Teatrul Tineretului (Youth's Theatre) is a cultural institution and a landmark in the city of Piatra Neamț, Romania. It is one of the most well-known theaters in Romania, as many important Romanian actors began their careers here. For over 50 years, Teatrul Tineretului has been a major cultural institution in Romania.

==History==
The theatre building was built between 1929 and 1947.
After World War II, theaters in Romania, like many other cultural institutions, lacked funding and most importantly, help and understanding from the ruling Communist Party. Ion Coman, appointed manager of the theater by the new post-war rulers, unlike most political appointees of that time, loved theater and fell in love with the institution and its people. Coman became overnight, a talent agent, searching for actors, newly graduates of drama schools throughout the country. He encouraged young actors to come to Piatra Neamț, and using his personal connections with the Communist Party, arranged for the newcomers a commodity that few other institutions of that time offered, housing for the young actors.

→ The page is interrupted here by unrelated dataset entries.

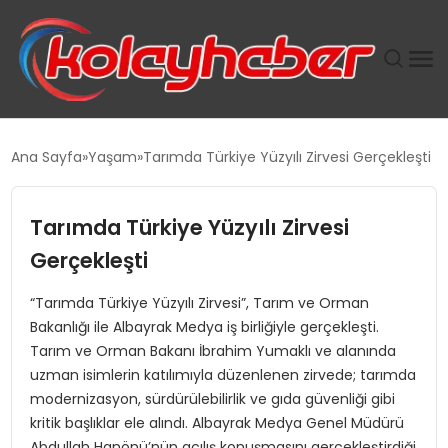
PLUS İNSAN KAYAKLARI
Ana Sayfa
Yaşam
Tarımda Türkiye Yüzyılı Zirvesi Gerçekleşti
SUWEN’IN İSTIHDAM MODELI EKONOMIDE KADIN
GÜCÜNÜBÜYÜTÜYOR
Tarımda Türkiye Yüzyılı Zirvesi
Gerçekleşti
TANYER YAPI ZEMIN MÜHENDISLIĞINDE HEDEF
BÜYÜTTÜ
“Tarımda Türkiye Yüzyılı Zirvesi”, Tarım ve Orman
Bakanlığı ile Albayrak Medya iş birliğiyle gerçekleşti.
TOROSLAR’DA PAZAR GERGİNLİĞİ!
Tarım ve Orman Bakanı İbrahim Yumaklı ve alanında
uzman isimlerin katılımıyla düzenlenen zirvede; tarımda
modernizasyon, sürdürülebilirlik ve gıda güvenliği gibi
kritik başlıklar ele alındı. Albayrak Medya Genel Müdürü
Abdullah Hanönü’nün açılış konuşmasını gerçekleştirdiği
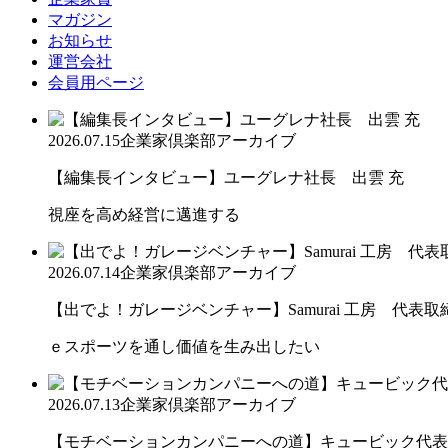
マガジン
お知らせ
運営会社
会員用ページ
2026.07.15
企業家倶楽部アーカイブ
【編集長インタビュー】ユーグレナ社長 出雲 充
視座を高め経営に邁進する
2026.07.14
企業家倶楽部アーカイブ
【出でよ！ガレージベンチャー】Samurai 工房 代表取締.
ｅスポーツを通し価値を生み出したい
2026.07.13
企業家倶楽部アーカイブ
【モチベーションカンパニーへの道】キュービック代表取締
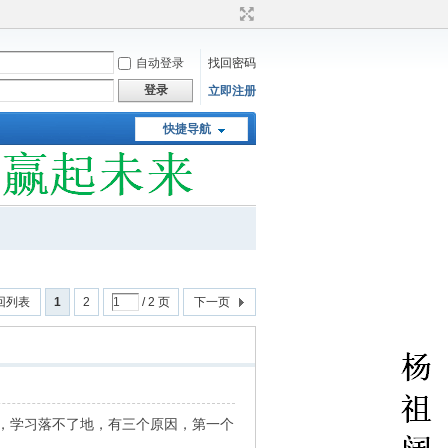
自动登录
找回密码
登录
立即注册
快捷导航
回列表
1
2
/ 2 页
下一页
，学习落不了地，有三个原因，第一个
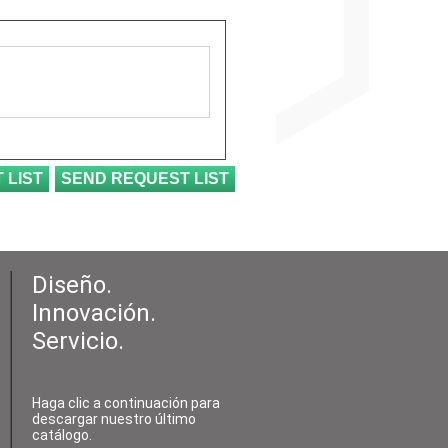
Diseño.
Innovación.
Servicio.
Haga clic a continuación para
descargar nuestro último
catálogo.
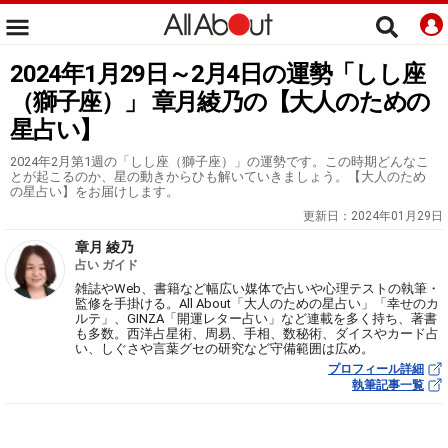
2024年1月29日～2月4日の運勢「しし座
（獅子座）」 章月綾乃の【大人のための
星占い】
2024年2月第1週の「しし座（獅子座）」の運勢です。この時期どんなこ
とが起こるのか、星の動きからひも解いていきましょう。【大人のため
の星占い】をお届けします。
更新日：
2024年01月29日
章月 綾乃
占い ガイド
雑誌やWeb、書籍など幅広い媒体で占いや心理テストの執筆・
監修を手掛ける。All About「大人のための星占い」「幸せのカ
ルテ」、GINZA「開運レター占い」など連載を多く持ち、著書
も多数。西洋占星術、周易、手相、数秘術、ダイスやカード占
い、しぐさや言葉グセの研究など守備範囲は広め。
プロフィール詳細
執筆記事一覧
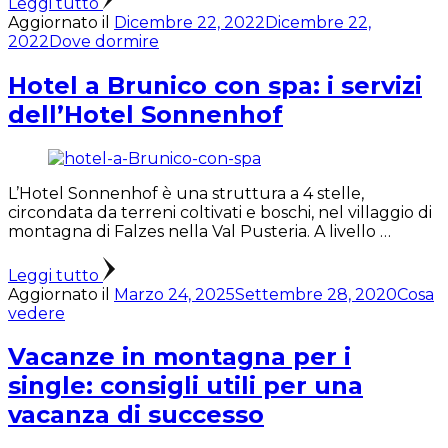
Leggi tutto
Aggiornato il
Dicembre 22, 2022
Dicembre 22,
2022
Dove dormire
Hotel a Brunico con spa: i servizi
dell’Hotel Sonnenhof
L’Hotel Sonnenhof è una struttura a 4 stelle,
circondata da terreni coltivati e boschi, nel villaggio di
montagna di Falzes nella Val Pusteria. A livello …
Leggi tutto
Aggiornato il
Marzo 24, 2025
Settembre 28, 2020
Cosa
vedere
Vacanze in montagna per i
single: consigli utili per una
vacanza di successo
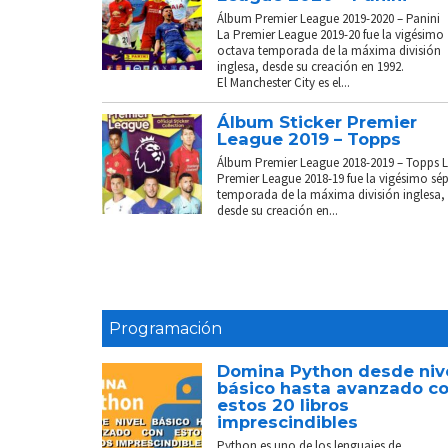
Álbum Premier League 2019-2020 – Panini
La Premier League 2019-20 fue la vigésimo
octava temporada de la máxima división
inglesa, desde su creación en 1992.
El Manchester City es el...
Álbum Sticker Premier
League 2019 – Topps
Álbum Premier League 2018-2019 – Topps 
Premier League 2018-19 fue la vigésimo sé
temporada de la máxima división inglesa,
desde su creación en...
Programación
Domina Python desde niv
básico hasta avanzado c
estos 20 libros
imprescindibles
Python es uno de los lenguajes de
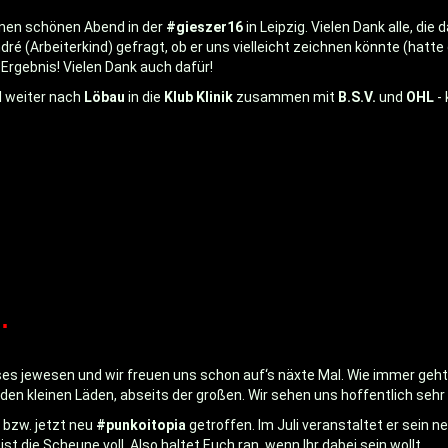
nen schönen Abend in der
#gieszer16
in Leipzig. Vielen Dank alle, di
ré (Arbeiterkind) gefragt, ob er uns vielleicht zeichnen könnte (hatte
 Ergebnis! Vielen Dank auch dafür!
l weiter nach
Löbau
in die
Klub Klinik
zusammen mit
B.S.V.
und
OHL
- 
.
ses jewesen und wir freuen uns schon auf‘s näxte Mal. Wie immer geht u
en kleinen Läden, abseits der großen. Wir sehen uns hoffentlich sehr 
bzw. jetzt neu
#punkoitopia
getroffen. Im Juli veranstaltet er sein n
 die Scheune voll. Also haltet Euch ran, wenn Ihr dabei sein wollt.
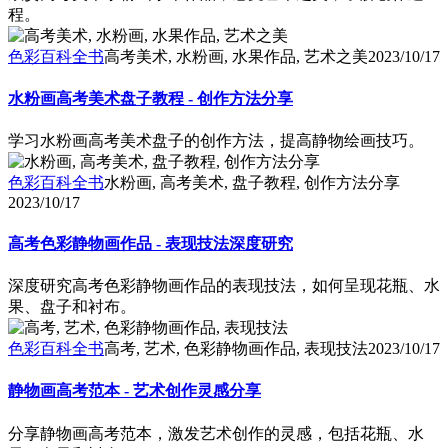
程。
色彩百科全书
高考美术, 水粉画, 水果作品, 艺术之美
2023/10/17
水粉画高考美术盘子教程 - 创作方法分享
学习水粉画高考美术盘子的创作方法，提高静物绘画技巧。
色彩百科全书
水粉画, 高考美术, 盘子教程, 创作方法分享
2023/10/17
高考色彩静物画作品 - 表现技法深度研究
深度研究高考色彩静物画作品的表现技法，如何呈现花瓶、水
果、盘子和衬布。
色彩百科全书
高考, 艺术, 色彩静物画作品, 表现技法
2023/10/17
静物画高考范本 - 艺术创作灵感分享
分享静物画高考范本，激发艺术创作的灵感，包括花瓶、水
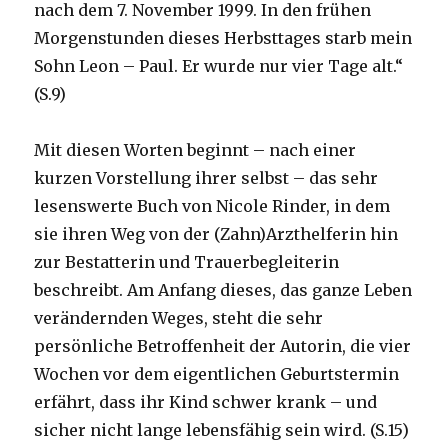
nach dem 7. November 1999. In den frühen
Morgenstunden dieses Herbsttages starb mein
Sohn Leon – Paul. Er wurde nur vier Tage alt.“
(S.9)
Mit diesen Worten beginnt – nach einer
kurzen Vorstellung ihrer selbst – das sehr
lesenswerte Buch von Nicole Rinder, in dem
sie ihren Weg von der (Zahn)Arzthelferin hin
zur Bestatterin und Trauerbegleiterin
beschreibt. Am Anfang dieses, das ganze Leben
verändernden Weges, steht die sehr
persönliche Betroffenheit der Autorin, die vier
Wochen vor dem eigentlichen Geburtstermin
erfährt, dass ihr Kind schwer krank – und
sicher nicht lange lebensfähig sein wird. (S.15)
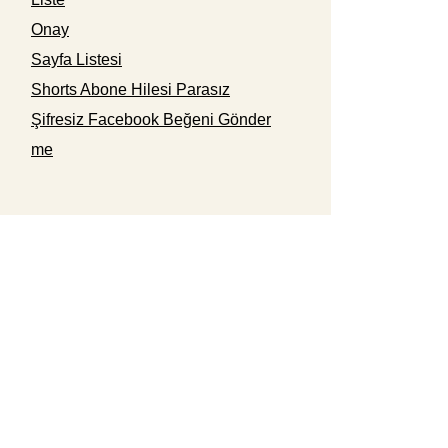
Onay
Sayfa Listesi
Shorts Abone Hilesi Parasız
Şifresiz Facebook Beğeni Gönder
me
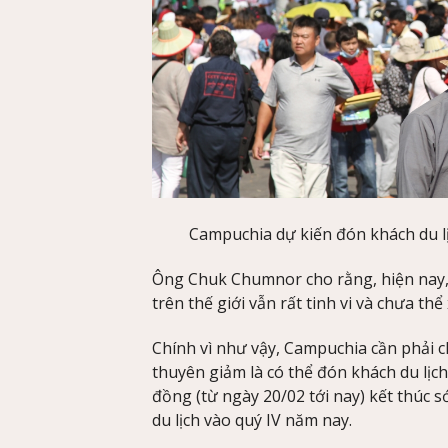
Campuchia dự kiến đón khách du lị
Ông Chuk Chumnor cho rằng, hiện nay, 
trên thế giới vẫn rất tinh vi và chưa thể
Chính vì như vậy, Campuchia cần phải c
thuyên giảm là có thể đón khách du lịc
đồng (từ ngày 20/02 tới nay) kết thúc
du lịch vào quý IV năm nay.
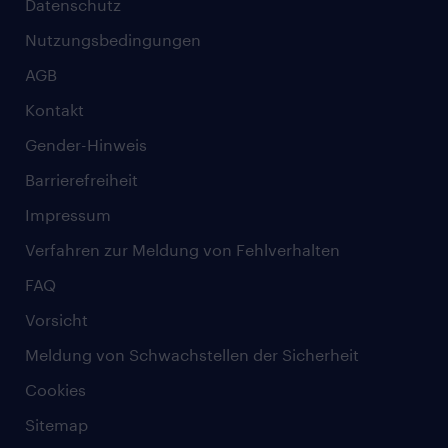
Datenschutz
Nutzungsbedingungen
AGB
Kontakt
Gender-Hinweis
Barrierefreiheit
Impressum
Verfahren zur Meldung von Fehlverhalten
FAQ
Vorsicht
Meldung von Schwachstellen der Sicherheit
Cookies
Sitemap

The first generation of actors that put TT in the spotlight included Florin Piersic, Leopoldina Bălănuță and Radu (Dodo) Voicescu. Later on, they were followed by Mitică Popescu, Valentin Uritescu, Ileana Stana-Ionescu, Horațiu Mălăele, Gelu Nitu, Florian Pittis, Corneliu-Dan Borcia, Florin (Pufi) Măcelaru, Ion Musca, Traian Parlog, Mimi Caragiu, Maia Morgenstern, Cornel Nicoară, Liviu Timuș, Coca Bloos, Oana Albu, Constantin Ghenescu, Cristian Motriuc, and many others.

After Coman's tenure ended, managers that followed him continued the same wonderful tradition of encouraging young actors to come to Piatra Neamț. Among them, Edi Covali (director and writer), Emil Mandric (director), Nicolae Scarlat (director), Mircea Zaharia, Dan Borcia (actor), Cornel Nicoară (actor), Liviu Timuș (actor), and the current manager, Gianina Cărbunariu (director and writer).

In 1967, the theater changed its name from the Piatra Neamţ State Theater to the Piatra Neamţ Youth Theater.